What this task involves:
Repeat each record exactly. Any picture gets left out.

The data:
☆ ☆ ☆ ☆ ☆ ☆ ☆

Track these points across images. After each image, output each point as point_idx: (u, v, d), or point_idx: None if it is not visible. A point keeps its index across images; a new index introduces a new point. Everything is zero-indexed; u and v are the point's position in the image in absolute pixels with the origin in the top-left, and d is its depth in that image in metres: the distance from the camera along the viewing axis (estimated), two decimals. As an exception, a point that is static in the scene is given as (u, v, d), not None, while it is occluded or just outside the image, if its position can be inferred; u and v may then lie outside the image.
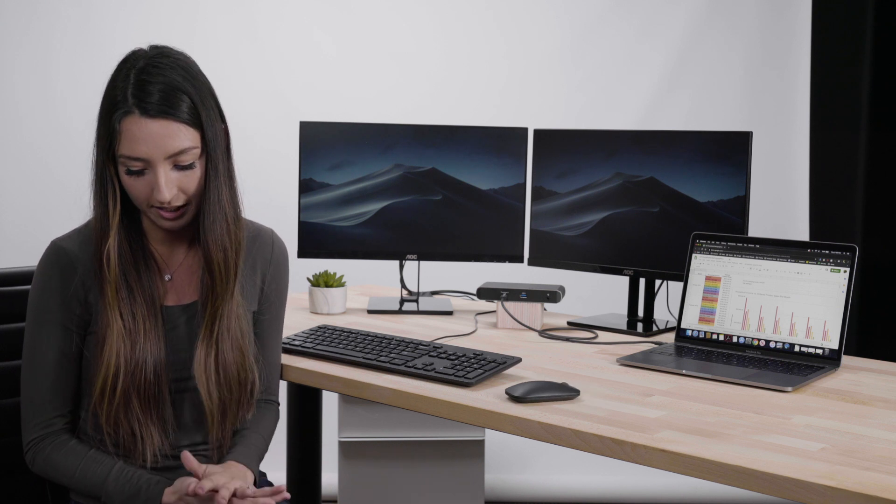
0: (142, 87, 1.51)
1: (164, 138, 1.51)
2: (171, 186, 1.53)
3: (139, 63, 1.54)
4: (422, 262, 2.56)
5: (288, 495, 1.59)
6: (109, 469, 1.58)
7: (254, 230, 1.75)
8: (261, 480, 1.85)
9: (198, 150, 1.55)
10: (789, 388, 1.76)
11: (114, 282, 1.56)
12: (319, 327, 2.11)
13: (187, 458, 1.54)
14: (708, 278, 2.09)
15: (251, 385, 1.67)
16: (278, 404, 1.84)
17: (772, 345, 2.00)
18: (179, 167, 1.54)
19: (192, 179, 1.56)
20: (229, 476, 1.56)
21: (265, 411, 1.78)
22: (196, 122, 1.54)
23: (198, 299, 1.65)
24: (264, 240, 1.77)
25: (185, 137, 1.53)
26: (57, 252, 1.60)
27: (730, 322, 2.05)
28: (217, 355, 1.62)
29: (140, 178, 1.53)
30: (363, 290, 2.77)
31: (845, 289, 1.94)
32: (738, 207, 2.19)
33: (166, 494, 1.54)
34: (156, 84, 1.51)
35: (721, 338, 2.06)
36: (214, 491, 1.49)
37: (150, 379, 1.58)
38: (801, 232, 3.34)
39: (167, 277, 1.66)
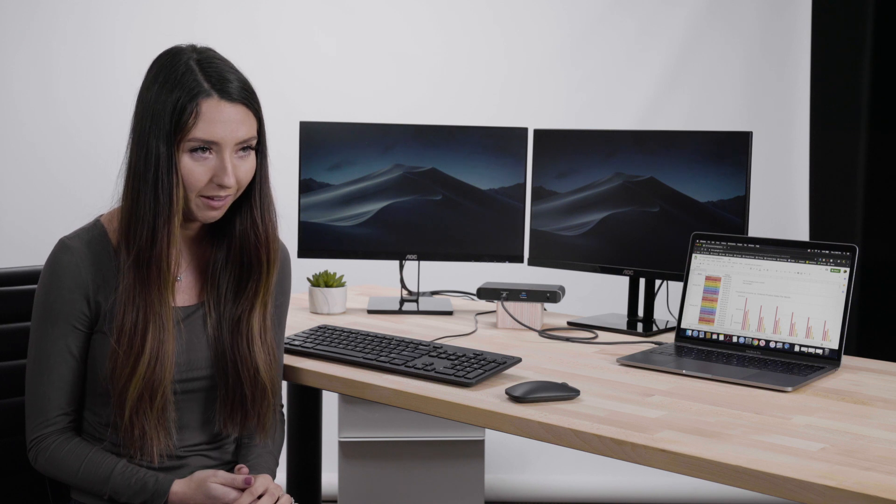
0: (216, 74, 1.56)
1: (238, 123, 1.56)
2: (234, 172, 1.57)
3: (193, 55, 1.58)
4: (422, 262, 2.56)
5: None
6: (114, 465, 1.58)
7: None
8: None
9: (255, 141, 1.61)
10: (789, 388, 1.76)
11: (174, 270, 1.58)
12: (319, 327, 2.11)
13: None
14: (708, 278, 2.09)
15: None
16: (282, 406, 1.84)
17: (772, 345, 2.00)
18: (240, 156, 1.58)
19: (248, 170, 1.60)
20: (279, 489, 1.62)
21: (275, 424, 1.79)
22: (258, 112, 1.61)
23: (200, 301, 1.66)
24: None
25: (251, 126, 1.58)
26: (65, 250, 1.60)
27: (730, 322, 2.05)
28: (269, 340, 1.67)
29: (203, 163, 1.55)
30: (363, 290, 2.77)
31: (845, 289, 1.94)
32: (738, 207, 2.19)
33: (176, 484, 1.56)
34: (229, 72, 1.58)
35: (721, 338, 2.06)
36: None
37: (160, 377, 1.57)
38: (801, 232, 3.34)
39: (178, 278, 1.66)
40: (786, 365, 1.91)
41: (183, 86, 1.53)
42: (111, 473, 1.57)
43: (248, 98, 1.58)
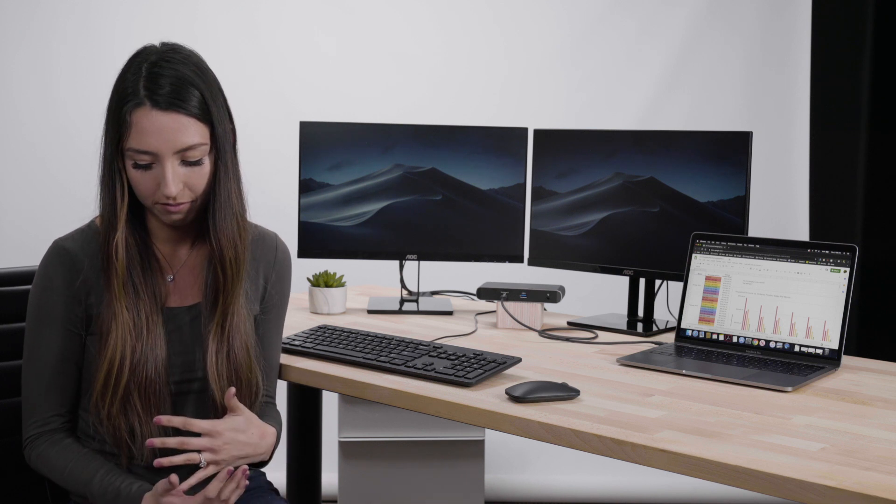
0: (153, 79, 1.51)
1: (173, 132, 1.51)
2: (178, 181, 1.53)
3: (151, 57, 1.54)
4: (422, 262, 2.56)
5: (246, 482, 1.56)
6: (96, 471, 1.57)
7: (258, 233, 1.75)
8: (258, 479, 1.85)
9: (206, 147, 1.55)
10: (789, 388, 1.76)
11: (122, 275, 1.56)
12: (319, 327, 2.11)
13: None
14: (708, 278, 2.09)
15: (256, 386, 1.67)
16: (269, 398, 1.83)
17: (772, 345, 2.00)
18: (187, 163, 1.54)
19: (200, 176, 1.56)
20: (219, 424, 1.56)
21: (269, 410, 1.78)
22: (206, 117, 1.54)
23: (201, 300, 1.65)
24: (268, 243, 1.77)
25: (194, 132, 1.53)
26: (59, 252, 1.60)
27: (730, 322, 2.05)
28: (228, 353, 1.62)
29: (147, 171, 1.53)
30: (363, 290, 2.77)
31: (845, 289, 1.94)
32: (738, 207, 2.19)
33: (145, 499, 1.53)
34: (167, 77, 1.52)
35: (721, 338, 2.06)
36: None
37: (152, 377, 1.57)
38: (801, 232, 3.34)
39: (170, 278, 1.66)
40: (786, 365, 1.91)
41: (124, 91, 1.53)
42: (91, 479, 1.57)
43: (183, 105, 1.51)
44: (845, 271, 1.95)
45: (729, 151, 2.21)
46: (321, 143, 2.48)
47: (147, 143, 1.51)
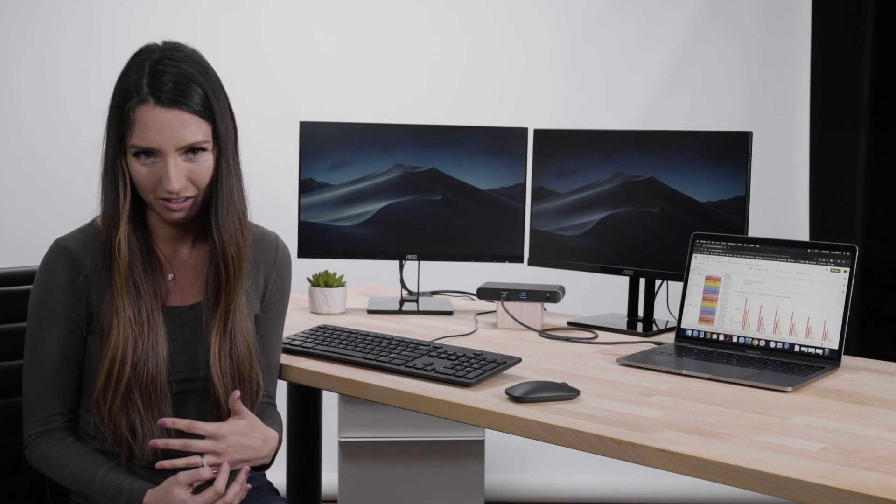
0: (156, 77, 1.52)
1: (176, 128, 1.52)
2: (181, 176, 1.54)
3: (153, 55, 1.55)
4: (422, 262, 2.56)
5: (248, 486, 1.57)
6: (97, 470, 1.58)
7: (259, 233, 1.75)
8: (258, 480, 1.85)
9: (209, 143, 1.56)
10: (789, 388, 1.76)
11: (124, 272, 1.57)
12: (319, 327, 2.11)
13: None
14: (708, 278, 2.09)
15: (257, 385, 1.68)
16: (270, 399, 1.83)
17: (772, 345, 2.00)
18: (190, 158, 1.55)
19: (203, 170, 1.56)
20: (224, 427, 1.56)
21: (270, 411, 1.79)
22: (208, 114, 1.55)
23: (202, 300, 1.65)
24: (269, 243, 1.77)
25: (197, 129, 1.54)
26: (60, 251, 1.60)
27: (730, 322, 2.05)
28: (231, 350, 1.63)
29: (150, 167, 1.54)
30: (363, 290, 2.77)
31: (845, 289, 1.94)
32: (738, 207, 2.19)
33: (148, 494, 1.53)
34: (170, 74, 1.53)
35: (721, 338, 2.06)
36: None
37: (153, 375, 1.58)
38: (801, 232, 3.34)
39: (171, 277, 1.66)
40: (786, 365, 1.91)
41: (127, 89, 1.53)
42: (93, 478, 1.57)
43: (185, 102, 1.52)
44: (845, 271, 1.95)
45: (729, 151, 2.21)
46: (321, 143, 2.48)
47: (150, 139, 1.52)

☆ ☆ ☆ ☆ ☆ ☆ ☆

Completed exercise:
Track these points across images. After each image, output each point as point_idx: (u, v, d), or point_idx: None if it is not visible. A point keeps its index across images; a new index introduces a new point. Everything is zero-indexed; u and v are the point's position in the image in absolute pixels with the origin in the top-left, and d is its depth in that image in metres: the distance from the camera along the viewing axis (estimated), two decimals. As an exception, a point that is static in the scene is given as (u, v, d), not None, while it is occluded or just outside the image, if its position can be inferred; u and v may then lie outside the image.
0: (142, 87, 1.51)
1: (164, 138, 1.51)
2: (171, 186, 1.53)
3: (139, 63, 1.54)
4: (422, 262, 2.56)
5: (288, 495, 1.59)
6: (109, 469, 1.58)
7: (254, 230, 1.75)
8: (261, 480, 1.85)
9: (198, 150, 1.55)
10: (789, 388, 1.76)
11: (114, 282, 1.56)
12: (319, 327, 2.11)
13: (187, 458, 1.54)
14: (708, 278, 2.09)
15: (251, 385, 1.67)
16: (278, 404, 1.84)
17: (772, 345, 2.00)
18: (179, 167, 1.54)
19: (192, 179, 1.56)
20: (229, 476, 1.56)
21: (265, 411, 1.78)
22: (196, 122, 1.54)
23: (198, 299, 1.65)
24: (264, 240, 1.77)
25: (185, 137, 1.53)
26: (57, 252, 1.60)
27: (730, 322, 2.05)
28: (217, 355, 1.62)
29: (140, 178, 1.53)
30: (363, 290, 2.77)
31: (845, 289, 1.94)
32: (738, 207, 2.19)
33: (166, 494, 1.54)
34: (156, 84, 1.51)
35: (721, 338, 2.06)
36: (214, 491, 1.49)
37: (150, 379, 1.58)
38: (801, 232, 3.34)
39: (167, 277, 1.66)
0: (216, 74, 1.56)
1: (238, 123, 1.56)
2: (234, 172, 1.57)
3: (193, 55, 1.58)
4: (422, 262, 2.56)
5: None
6: (114, 465, 1.58)
7: None
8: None
9: (255, 141, 1.61)
10: (789, 388, 1.76)
11: (174, 270, 1.58)
12: (319, 327, 2.11)
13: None
14: (708, 278, 2.09)
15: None
16: (282, 406, 1.84)
17: (772, 345, 2.00)
18: (240, 156, 1.58)
19: (248, 170, 1.60)
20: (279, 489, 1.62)
21: (275, 424, 1.79)
22: (258, 112, 1.61)
23: (200, 301, 1.66)
24: None
25: (251, 126, 1.58)
26: (65, 250, 1.60)
27: (730, 322, 2.05)
28: (269, 340, 1.67)
29: (203, 163, 1.55)
30: (363, 290, 2.77)
31: (845, 289, 1.94)
32: (738, 207, 2.19)
33: (176, 484, 1.56)
34: (229, 72, 1.58)
35: (721, 338, 2.06)
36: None
37: (160, 377, 1.57)
38: (801, 232, 3.34)
39: (178, 278, 1.66)
40: (786, 365, 1.91)
41: (183, 86, 1.53)
42: (111, 473, 1.57)
43: (248, 98, 1.58)
0: (153, 79, 1.51)
1: (173, 132, 1.51)
2: (178, 181, 1.53)
3: (151, 57, 1.54)
4: (422, 262, 2.56)
5: (246, 482, 1.56)
6: (96, 471, 1.57)
7: (258, 233, 1.75)
8: (258, 479, 1.85)
9: (206, 147, 1.55)
10: (789, 388, 1.76)
11: (122, 275, 1.56)
12: (319, 327, 2.11)
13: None
14: (708, 278, 2.09)
15: (256, 386, 1.67)
16: (269, 398, 1.83)
17: (772, 345, 2.00)
18: (187, 163, 1.54)
19: (200, 176, 1.56)
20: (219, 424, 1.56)
21: (269, 410, 1.78)
22: (206, 117, 1.54)
23: (201, 300, 1.65)
24: (268, 243, 1.77)
25: (194, 132, 1.53)
26: (59, 252, 1.60)
27: (730, 322, 2.05)
28: (228, 353, 1.62)
29: (147, 171, 1.53)
30: (363, 290, 2.77)
31: (845, 289, 1.94)
32: (738, 207, 2.19)
33: (145, 499, 1.53)
34: (167, 77, 1.52)
35: (721, 338, 2.06)
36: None
37: (152, 377, 1.57)
38: (801, 232, 3.34)
39: (170, 278, 1.66)
40: (786, 365, 1.91)
41: (124, 91, 1.53)
42: (91, 479, 1.57)
43: (183, 105, 1.51)
44: (845, 271, 1.95)
45: (729, 151, 2.21)
46: (321, 143, 2.48)
47: (147, 143, 1.51)
0: (156, 77, 1.52)
1: (176, 128, 1.52)
2: (181, 176, 1.54)
3: (153, 55, 1.55)
4: (422, 262, 2.56)
5: (248, 486, 1.57)
6: (97, 470, 1.58)
7: (259, 233, 1.75)
8: (258, 480, 1.85)
9: (209, 143, 1.56)
10: (789, 388, 1.76)
11: (124, 272, 1.57)
12: (319, 327, 2.11)
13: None
14: (708, 278, 2.09)
15: (257, 385, 1.68)
16: (270, 399, 1.83)
17: (772, 345, 2.00)
18: (190, 158, 1.55)
19: (203, 170, 1.56)
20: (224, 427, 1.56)
21: (270, 411, 1.79)
22: (208, 114, 1.55)
23: (202, 300, 1.65)
24: (269, 243, 1.77)
25: (197, 129, 1.54)
26: (60, 251, 1.60)
27: (730, 322, 2.05)
28: (231, 350, 1.63)
29: (150, 167, 1.54)
30: (363, 290, 2.77)
31: (845, 289, 1.94)
32: (738, 207, 2.19)
33: (148, 494, 1.53)
34: (170, 74, 1.53)
35: (721, 338, 2.06)
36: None
37: (153, 375, 1.58)
38: (801, 232, 3.34)
39: (171, 277, 1.66)
40: (786, 365, 1.91)
41: (127, 89, 1.53)
42: (93, 478, 1.57)
43: (185, 102, 1.52)
44: (845, 271, 1.95)
45: (729, 151, 2.21)
46: (321, 143, 2.48)
47: (150, 139, 1.52)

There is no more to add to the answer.